Text provided:
════

The kids curse. They jostle for the front seat. They argue over the radio. They ask Acton for soda. Snatch up all the packages of coffee cakes and honey buns - probably more than they should have.

By the time they arrive at Patterson Park, Acton's voice has grown hoarse, but he's still smiling.

"I really realized: These kids basically didn't have parents," Acton said. "When you have a single mom on drugs, the kids don't have parents. The drug addiction really kills their self-esteem. You want to work with them so they don't drop out of school and start selling drugs on a corner."

It's 10:30 a.m. on a recent Sunday inside the building that houses the ice rink, and the 42 children that attend each week are suiting up. A network of volunteers, including Baltimore Youth Hockey board members, Stanley Cup winners and high school ice hockey players, transports them from home to the rink to teach them how to play.

Donna Brust, vice president of Baltimore Youth Hockey, attends practice each week.

"You get hooked in," Brust said. "You get attached to these kids. They call me on my cell phone."

Her son, Pat, 16, a junior at Calvert Hall College High School in Towson and a player on his school's ice hockey team, volunteers each week.

"The hugs," she added. "They love to get hugs. You have to wonder why getting hugs is so important to them."

Playing ice hockey is just one component of what the kids do. Three times weekly, Acton, some of the coaches and volunteers hold squad sessions, where they play games and talk about the issues that affect the kids' lives.

"We're trying to encourage the kids to talk about themselves and their experiences," Acton said. "To make them feel comfortable talking about themselves."

════

Written request: Duplicate the passage about the youth hockey program word for word, from "The kids curse." to "they should have.". The records are unrelated to this.

════

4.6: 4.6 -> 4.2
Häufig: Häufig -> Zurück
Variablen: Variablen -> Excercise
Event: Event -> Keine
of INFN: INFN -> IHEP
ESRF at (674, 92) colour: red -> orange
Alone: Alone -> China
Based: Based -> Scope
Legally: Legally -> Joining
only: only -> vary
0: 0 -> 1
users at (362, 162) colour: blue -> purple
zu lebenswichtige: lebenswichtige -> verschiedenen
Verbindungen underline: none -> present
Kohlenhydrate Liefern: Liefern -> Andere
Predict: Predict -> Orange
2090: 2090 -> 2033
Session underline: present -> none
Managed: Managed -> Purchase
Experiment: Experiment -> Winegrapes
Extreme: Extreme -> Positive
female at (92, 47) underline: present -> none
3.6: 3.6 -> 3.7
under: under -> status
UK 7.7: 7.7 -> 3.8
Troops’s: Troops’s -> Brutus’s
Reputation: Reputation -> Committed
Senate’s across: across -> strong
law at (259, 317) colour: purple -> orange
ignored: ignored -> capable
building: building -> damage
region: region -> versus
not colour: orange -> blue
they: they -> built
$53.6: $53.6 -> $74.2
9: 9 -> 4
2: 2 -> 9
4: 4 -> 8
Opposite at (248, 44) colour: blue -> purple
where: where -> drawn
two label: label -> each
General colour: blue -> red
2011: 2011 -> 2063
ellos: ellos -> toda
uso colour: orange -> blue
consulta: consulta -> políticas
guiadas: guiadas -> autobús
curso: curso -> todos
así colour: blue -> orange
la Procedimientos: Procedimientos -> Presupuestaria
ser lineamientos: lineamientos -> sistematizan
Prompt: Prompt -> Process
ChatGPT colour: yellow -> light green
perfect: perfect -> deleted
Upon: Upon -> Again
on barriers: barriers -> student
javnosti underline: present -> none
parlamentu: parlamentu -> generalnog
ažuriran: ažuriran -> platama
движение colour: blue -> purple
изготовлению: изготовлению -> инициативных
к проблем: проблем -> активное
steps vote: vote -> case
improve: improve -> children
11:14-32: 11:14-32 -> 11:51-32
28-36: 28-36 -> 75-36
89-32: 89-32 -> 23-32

════

Finished exercise:
The kids curse. They jostle for the front seat. They argue over the radio. They ask Acton for soda. Snatch up all the packages of coffee cakes and honey buns - probably more than they should have.